--- MATERIAL FOR THE TASK ---
-- Opening Marker --

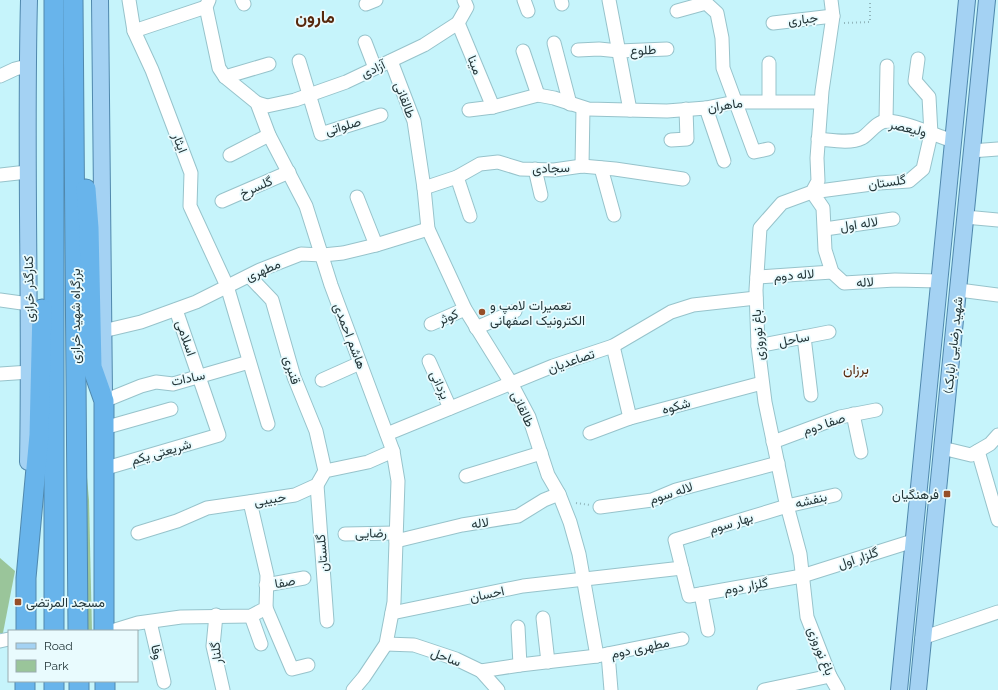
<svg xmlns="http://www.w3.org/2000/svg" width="998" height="690" viewBox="0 0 998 690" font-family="Raleway,Vazirmatn,sans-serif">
<rect width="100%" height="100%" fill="#c6f4fb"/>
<!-- green -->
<g fill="#9ac59a">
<path d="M81,410l8,90 3,131h-9z"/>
<path d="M0,558l15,13 -12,62h-3z"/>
</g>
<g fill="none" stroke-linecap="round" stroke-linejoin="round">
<defs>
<g id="minor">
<path d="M129,0l5,31 18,39 39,103 -1,33 37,80 41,138"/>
<path d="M209,0l-3,7 13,61 6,9 32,26 12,32 37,71 25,79 62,166 5,30 -4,121 -8,42 -22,33 -11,13"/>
<path d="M242,0l2,4"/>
<path d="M524,0l4,11"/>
<path d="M561,0l1,4"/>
<path d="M609,0l21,110"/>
<path d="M831,0l2,16 -11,75 -5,67 1,23 -6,11 -30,11 -22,25 -4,62 2,56 7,56 20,96 15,56 7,63 23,59 8,14"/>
<path d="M366,4l10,-4"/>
<path d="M677,11l29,-8 11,10 5,25 1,30 31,84 14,-3"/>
<path d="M458,23l35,84"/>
<path d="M773,23l60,-7"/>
<path d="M134,31l72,-24"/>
<path d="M365,42l10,26"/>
<path d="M554,43l16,61"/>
<path d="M578,50l21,-1 20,2 48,-2"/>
<path d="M523,51l15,44"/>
<path d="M918,59l-3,22 14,16 2,37 -8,35 -14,12 -30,2 -67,9 11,16 2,42 7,22 12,11 51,-3 44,1"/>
<path d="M299,61l22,73 60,-19"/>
<path d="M391,61l23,60 10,67 4,41 37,80 46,74 18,34 19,58 11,19 11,28 9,32 18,102"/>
<path d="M769,63v38"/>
<path d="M0,76l15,-7 12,-3"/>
<path d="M225,77l44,-13"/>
<path d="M257,103l10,3 28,-6 51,-18 78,-37 34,-22 9,-16 -3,-7"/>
<path d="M706,108l18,53"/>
<path d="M469,110l24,-3 45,-12 16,3 34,11 79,2 39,-3 29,-6h86"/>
<path d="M886,121l1,-55"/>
<path d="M818,139c13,1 32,5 44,-1 8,-5 15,-17 25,-17 20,1 47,14 66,20"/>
<path d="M671,140l16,-1 -1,-30"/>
<path d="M971,151l27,-2"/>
<path d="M230,155l39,-20"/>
<path d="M582,166l1,-58"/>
<path d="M601,168l13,47"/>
<path d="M535,169l6,26"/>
<path d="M0,175l27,-3"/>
<path d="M457,177l13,39"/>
<path d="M424,188l33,-11 23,-13 18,-2 23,7 33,1 28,-4 33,3 68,10"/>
<path d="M357,197l19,48"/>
<path d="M222,201l67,-29"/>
<path d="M965,217l33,3"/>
<path d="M825,229l68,-10"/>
<path d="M249,276l23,24 22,77 22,54 9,40"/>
<path d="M757,277l75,-5"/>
<path d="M959,290l39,5"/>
<path d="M0,300l29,4"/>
<path d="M431,324l34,-15"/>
<path d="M476,328l39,-17"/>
<path d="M103,331l38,-9 55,-20 64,-32 41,-16 22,1 20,-2 33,-8 52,-16"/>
<path d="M804,337l7,58"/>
<path d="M613,346l17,72"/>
<path d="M758,346l71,-14"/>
<path d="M429,361l21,47"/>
<path d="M0,374l30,-2"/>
<path d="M322,380l38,-17"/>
<path d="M104,401l37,-15 15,-4 17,2 76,-22"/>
<path d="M853,414l8,38"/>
<path d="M104,428l67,-19"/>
<path d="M590,433l40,-15 132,-35"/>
<path d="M387,434l166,-68 60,-20 58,-34 22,-7 63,-7"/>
<path d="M773,442l67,-25 36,-7"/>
<path d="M942,448l29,7 19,-11 8,-9"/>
<path d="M978,451l20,69"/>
<path d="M103,469l116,-34 -43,-125"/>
<path d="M466,476l75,-23"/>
<path d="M317,485l10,136"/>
<path d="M835,495l-48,11 -112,34 14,56 113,-20 111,-35"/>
<path d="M600,507l52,-7 24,-10 102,-27"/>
<path d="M138,533l39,-12 30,-13 88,-13 22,-10 8,-14 43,-9 25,-11"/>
<path d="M345,534l51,-1"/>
<path d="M396,541l66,-16 56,-9 26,-16 15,-6"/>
<path d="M266,585l38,-7"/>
<path d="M701,594l7,36"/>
<path d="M266,608l26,61 16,-4"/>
<path d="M392,613l131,-27 159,-18"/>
<path d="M216,615l-3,31 10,44"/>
<path d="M251,616l10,28"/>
<path d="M543,618l5,44"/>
<path d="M150,622l14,60"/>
<path d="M518,627l2,38"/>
<path d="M112,631l26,-8 43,-6 70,-1 15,-8 1,-33 -17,-73"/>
<path d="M922,638l76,-26"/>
<path d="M0,641l9,-2"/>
<path d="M386,644l28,1 42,14 25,12 17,19"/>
<path d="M608,654l3,36"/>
<path d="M481,671l39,-6 77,-9 85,-17"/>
<path d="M764,690l66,-14"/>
</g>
<g id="major">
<path d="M100,0l4,394"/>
<path d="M28,462c3,-154 -3,-308 1,-462"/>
<path d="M899,690l68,-690"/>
<path d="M918,690l69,-690"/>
</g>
<g id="highway">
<path d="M54,0v631"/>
<path d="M73,0l5,631"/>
<path d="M86,189l3,39 3,139 12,34v230"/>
<path d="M26,631v-53l13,-143 3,-126"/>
<path d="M54,681v9"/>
<path d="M79,681v9"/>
<path d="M105,681v9"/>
<path d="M25,690v-9"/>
</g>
</defs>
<!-- minor casing -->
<use href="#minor" stroke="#97c3cb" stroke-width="15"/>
<!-- major casing -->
<use href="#major" stroke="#5088ad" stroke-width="18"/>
<!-- highway casing -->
<use href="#highway" stroke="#5088ad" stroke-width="21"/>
<!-- path -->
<g stroke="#91b6bc" stroke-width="2" stroke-dasharray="1 3" stroke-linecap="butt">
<path d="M844,23l26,-1v-22"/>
<path d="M576,503l14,2"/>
</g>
<!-- minor -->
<use href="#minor" stroke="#fff" stroke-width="13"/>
<!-- major -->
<use href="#major" stroke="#a4d2f3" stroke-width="16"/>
<!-- highway -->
<use href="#highway" stroke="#68b4eb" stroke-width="19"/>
</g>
<!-- markers -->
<g fill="#964f28" stroke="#e9fbfe" stroke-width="1.5">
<circle cx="482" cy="312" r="4"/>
<rect x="943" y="490" width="8" height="8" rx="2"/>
<rect x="14" y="598" width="8" height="8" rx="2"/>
</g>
<g text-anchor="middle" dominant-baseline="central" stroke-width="3.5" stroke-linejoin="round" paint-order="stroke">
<!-- street labels -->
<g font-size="13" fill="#243639" stroke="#e9fbfe">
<text transform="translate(803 19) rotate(-6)">جباری</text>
<text transform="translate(643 50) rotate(-3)">طلوع</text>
<text transform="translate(475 65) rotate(68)">مینا</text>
<text transform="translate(373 69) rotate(-25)">آزادی</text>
<text transform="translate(405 100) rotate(69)">طالقانی</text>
<text transform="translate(725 105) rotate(-8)">ماهران</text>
<text transform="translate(343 126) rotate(-16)">صلواتی</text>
<text transform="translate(908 128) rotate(13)">ولیعصر</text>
<text transform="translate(180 143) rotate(69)">ایثار</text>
<text transform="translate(551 168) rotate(-2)">سجادی</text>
<text transform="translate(887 182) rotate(-8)">گلستان</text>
<text transform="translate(256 187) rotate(-24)">گلسرخ</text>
<text transform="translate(859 224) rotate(-8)">لاله اول</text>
<text transform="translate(263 270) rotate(-23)">مطهری</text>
<text transform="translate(794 275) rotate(-4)">لاله دوم</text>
<text transform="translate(865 282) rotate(-4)">لاله</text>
<text transform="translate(29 289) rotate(-91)">کنارگذر خرازی</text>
<text transform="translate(75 316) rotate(-90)">بزرگراه شهید خرازی</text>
<text transform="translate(448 317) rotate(-24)">کوثر</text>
<text transform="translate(758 335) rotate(-94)">باغ نوروزی</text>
<text transform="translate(350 336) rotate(69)">هاشم احمدی</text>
<text transform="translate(186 338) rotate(71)">اسلامی</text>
<text transform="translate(794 339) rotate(-11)">ساحل</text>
<text transform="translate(953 345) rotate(-84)">شهید رضایی (بابک)</text>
<text transform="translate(571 361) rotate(-19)">تصاعدیان</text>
<text transform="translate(292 370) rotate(73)">قنبری</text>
<text transform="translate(188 378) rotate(-12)">سادات</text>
<text transform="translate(440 385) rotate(66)">یزدانی</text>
<text transform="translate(676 406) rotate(-15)">شکوه</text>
<text transform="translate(523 409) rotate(65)">طالقانی</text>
<text transform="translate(824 424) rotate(-18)">صفا دوم</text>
<text transform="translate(161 452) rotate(-16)">شریعتی یکم</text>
<text transform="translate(671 493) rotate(-18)">لاله سوم</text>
<text transform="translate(270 499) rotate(-9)">حبیبی</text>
<text transform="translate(811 500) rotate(-13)">بنفشه</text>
<text transform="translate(480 523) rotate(-7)">لاله</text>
<text transform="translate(731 523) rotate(-17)">بهار سوم</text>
<text transform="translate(371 533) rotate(-1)">رضایی</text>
<text transform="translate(322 553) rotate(-95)">گلستان</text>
<text transform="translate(858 558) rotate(-18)">گلزار اول</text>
<text transform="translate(285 582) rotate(-10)">صفا</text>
<text transform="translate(746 586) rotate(-10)">گلزار دوم</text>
<text transform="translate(487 594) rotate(-12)">احسان</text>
<text transform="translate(640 648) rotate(-12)">مطهری دوم</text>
<text transform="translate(821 651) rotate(68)">باغ نوروزی</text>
<text transform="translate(157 652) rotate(77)">وفا</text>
<text transform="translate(216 653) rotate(-96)">گلنار</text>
<text transform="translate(446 657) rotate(21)">ساحل</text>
</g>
<!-- poi labels -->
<g font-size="13" fill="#243639" stroke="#e9fbfe" text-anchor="start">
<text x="490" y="305">تعمیرات لامپ و<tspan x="490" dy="15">الکترونیک اصفهانی</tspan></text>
<text x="939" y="494" text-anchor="end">فرهنگیان</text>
<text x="26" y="602">مسجد المرتضی</text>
</g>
<!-- neighbourhood labels -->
<g font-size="14" fill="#57280c" stroke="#e9fbfe">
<text x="856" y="369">برزان</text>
</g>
<!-- district labels -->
<g font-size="17" font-weight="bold" fill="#57280c" stroke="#e9fbfe">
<text x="315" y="17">مارون</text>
</g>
</g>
<!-- legend -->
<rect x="8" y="630" width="130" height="52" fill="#e9fbfe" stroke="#9aacaf"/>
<rect x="16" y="643" width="20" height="6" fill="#a4d2f3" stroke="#9aacaf"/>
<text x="44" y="650" font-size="12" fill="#243639">Road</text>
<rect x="16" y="660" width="20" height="12" fill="#9ac59a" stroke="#9aacaf"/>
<text x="44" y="670" font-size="12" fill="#243639">Park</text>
</svg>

-- Closing Marker --

Using the records given above, list every line that includes the word "linecap".

--- WRITTEN ANSWER ---
<g fill="none" stroke-linecap="round" stroke-linejoin="round">
<g stroke="#91b6bc" stroke-width="2" stroke-dasharray="1 3" stroke-linecap="butt">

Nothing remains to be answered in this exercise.